§ **YOUR GOAL**
In the material, from the line with "order: Ranunculales" to the line with "state / province: Altai Republic", swap "collector number" for "collector no." and leave everything else unchanged. Return only those lines.

··· MATERIAL ···

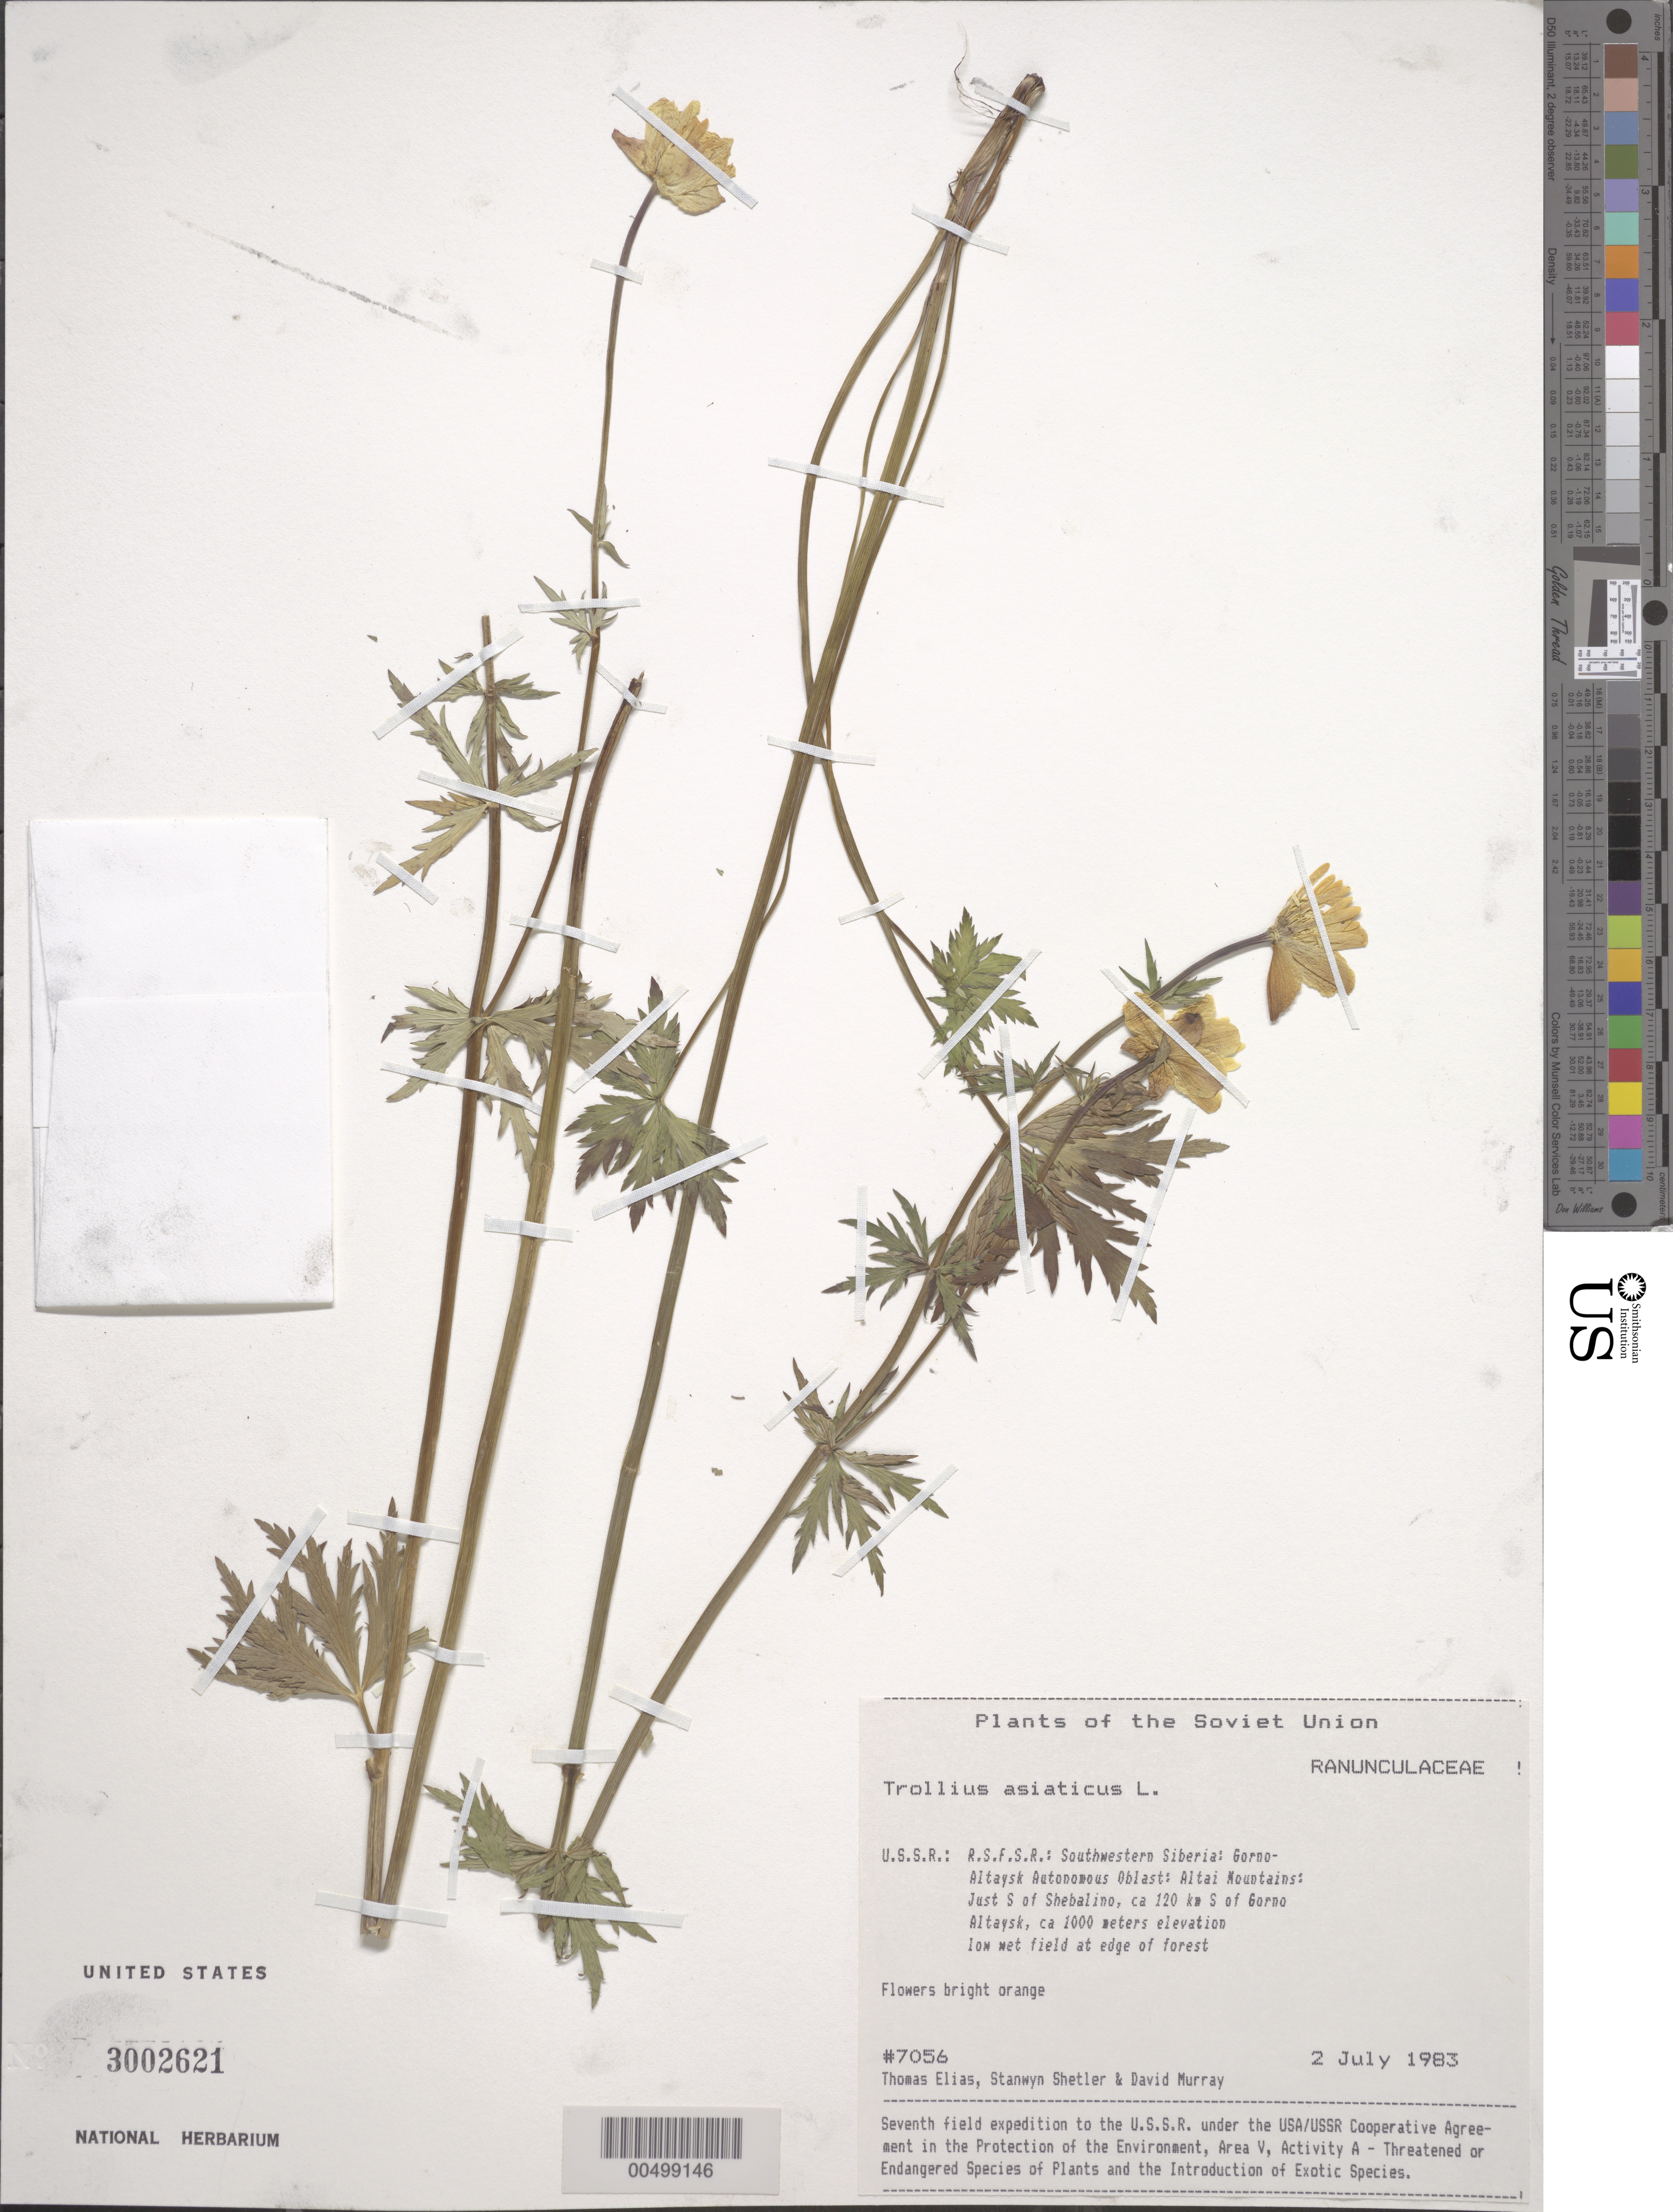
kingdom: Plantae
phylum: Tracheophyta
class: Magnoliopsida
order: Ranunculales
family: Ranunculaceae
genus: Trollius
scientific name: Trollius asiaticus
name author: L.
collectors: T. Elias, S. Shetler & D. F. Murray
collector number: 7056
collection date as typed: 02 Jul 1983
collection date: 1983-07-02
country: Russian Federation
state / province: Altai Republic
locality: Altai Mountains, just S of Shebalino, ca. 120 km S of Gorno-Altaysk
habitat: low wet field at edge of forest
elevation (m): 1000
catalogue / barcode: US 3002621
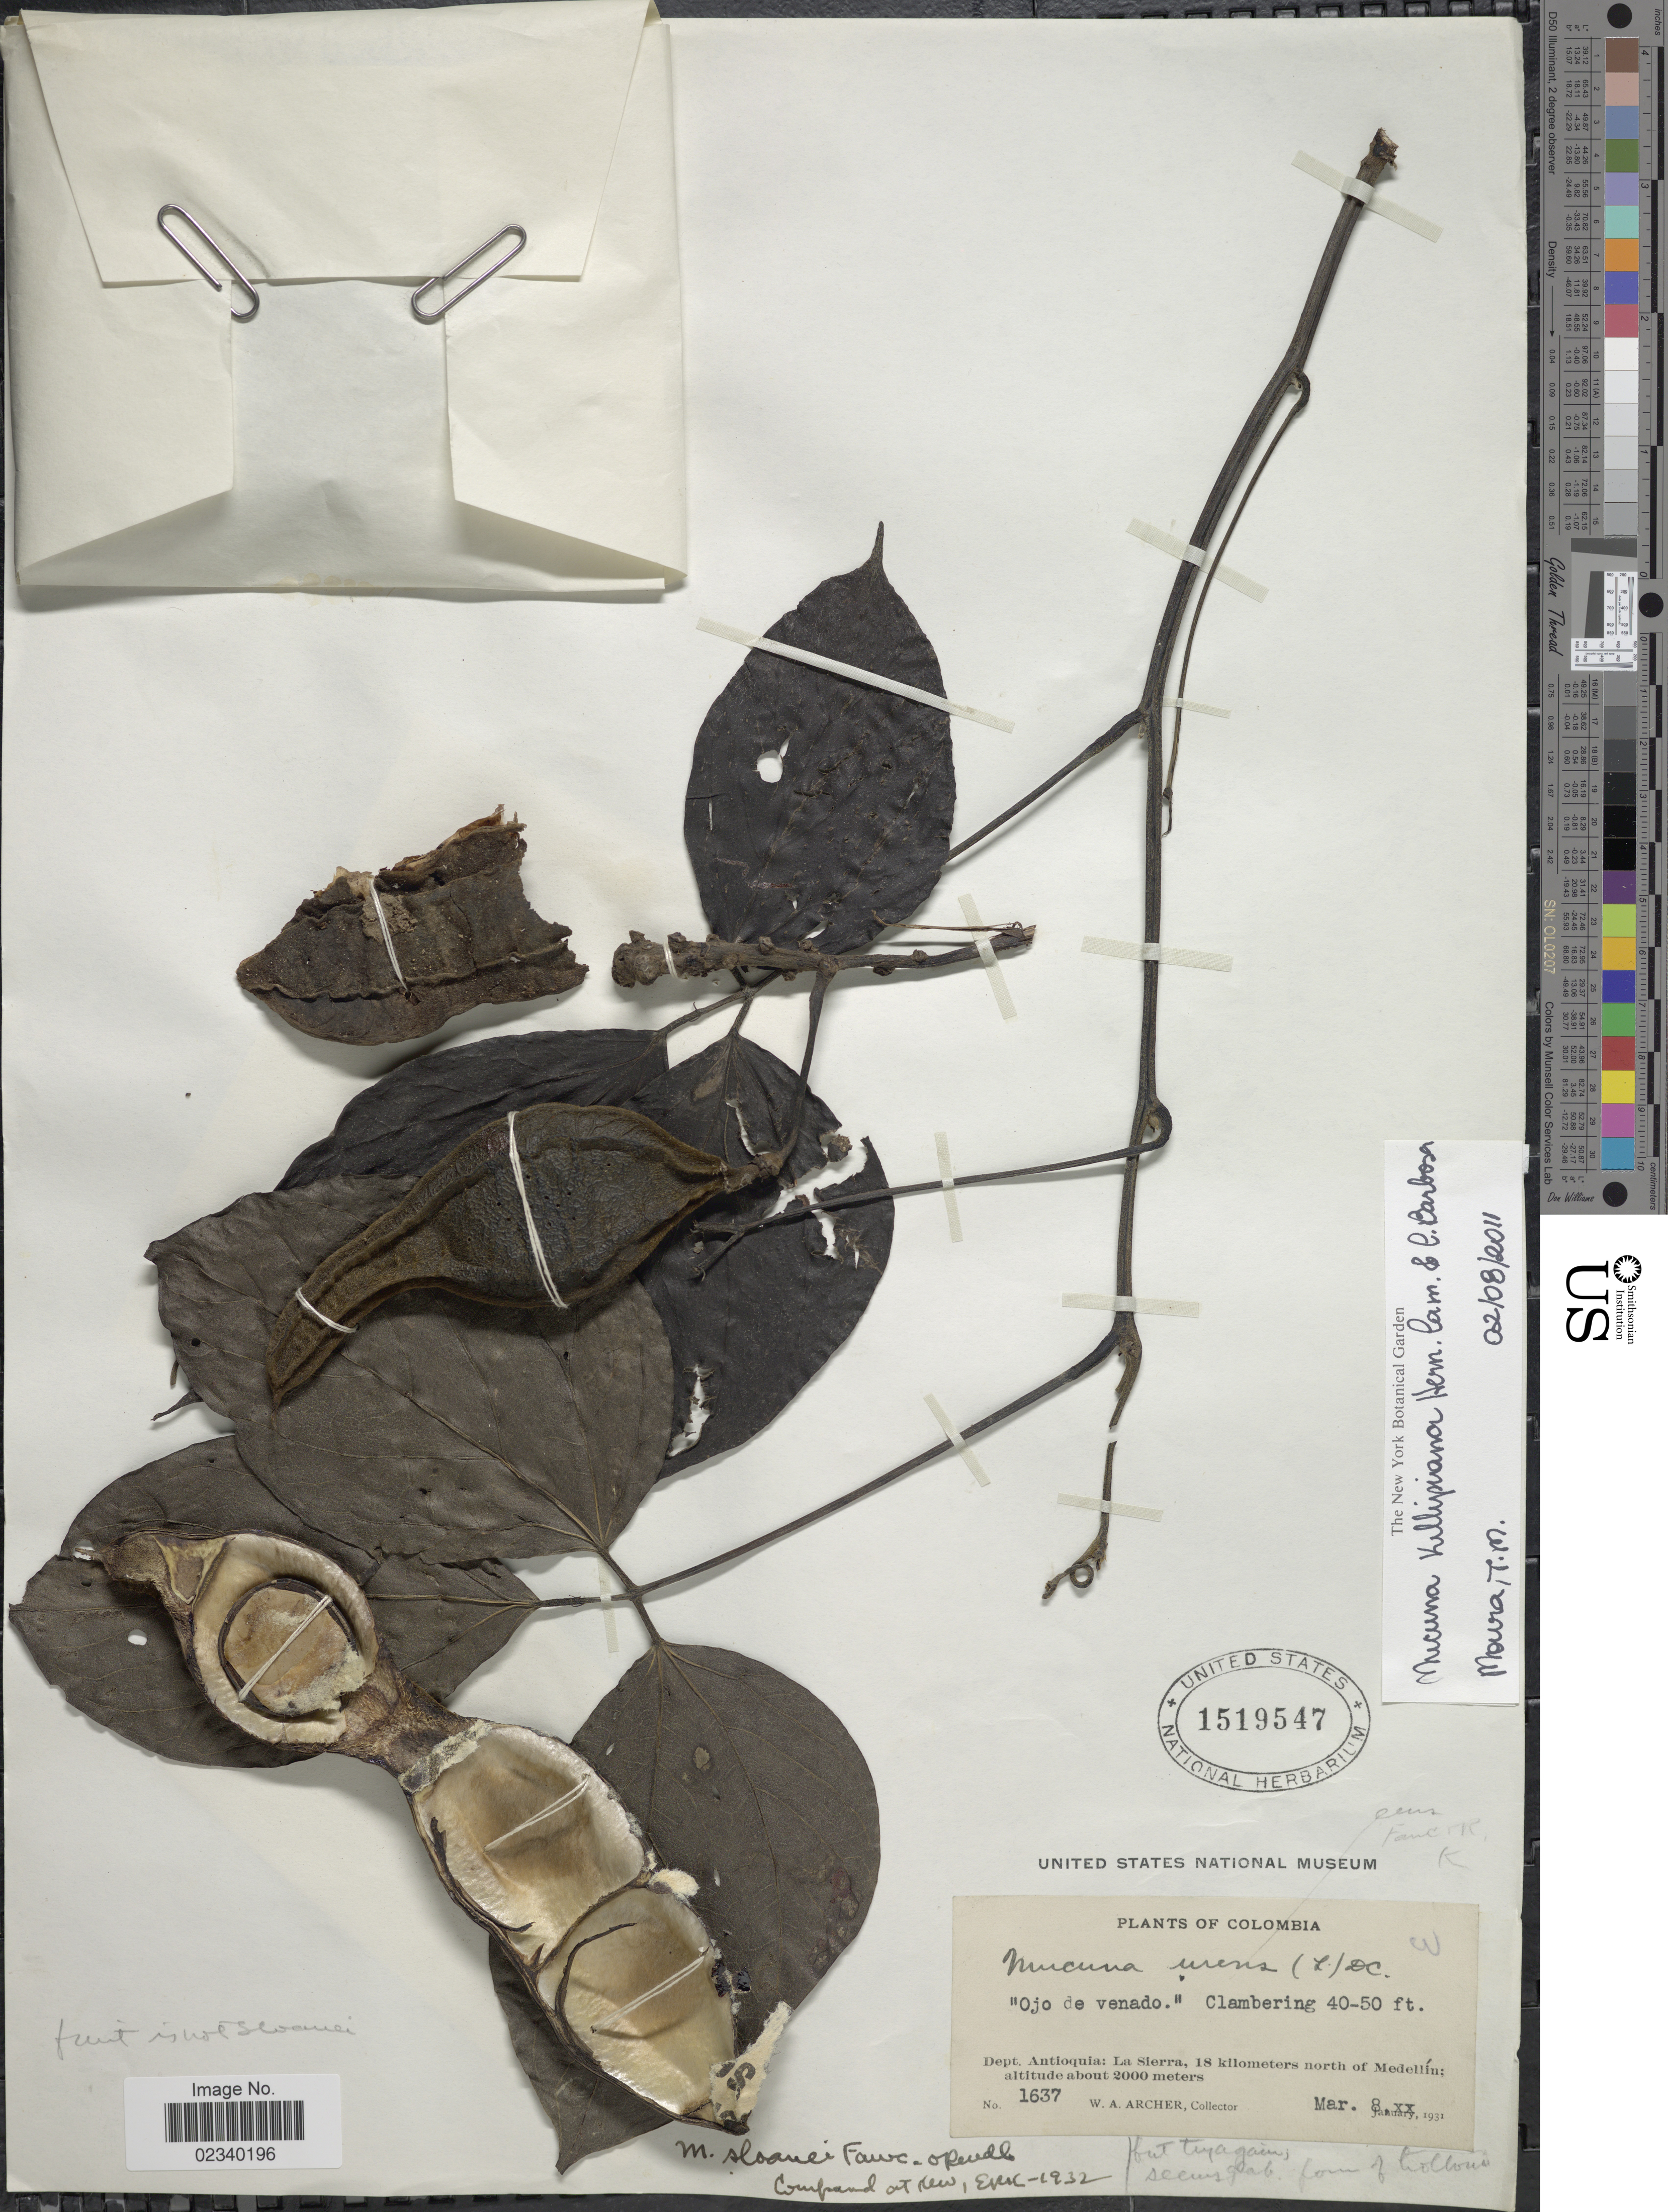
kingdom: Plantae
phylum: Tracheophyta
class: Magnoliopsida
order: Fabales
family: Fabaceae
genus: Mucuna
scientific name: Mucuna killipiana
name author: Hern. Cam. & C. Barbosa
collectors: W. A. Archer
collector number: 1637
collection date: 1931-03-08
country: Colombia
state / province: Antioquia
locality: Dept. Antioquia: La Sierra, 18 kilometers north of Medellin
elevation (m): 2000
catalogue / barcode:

···

§ **EXERCISE SOLUTION**
order: Ranunculales
family: Ranunculaceae
genus: Trollius
scientific name: Trollius asiaticus
name author: L.
collectors: T. Elias, S. Shetler & D. F. Murray
collector no.: 7056
collection date as typed: 02 Jul 1983
collection date: 1983-07-02
country: Russian Federation
state / province: Altai Republic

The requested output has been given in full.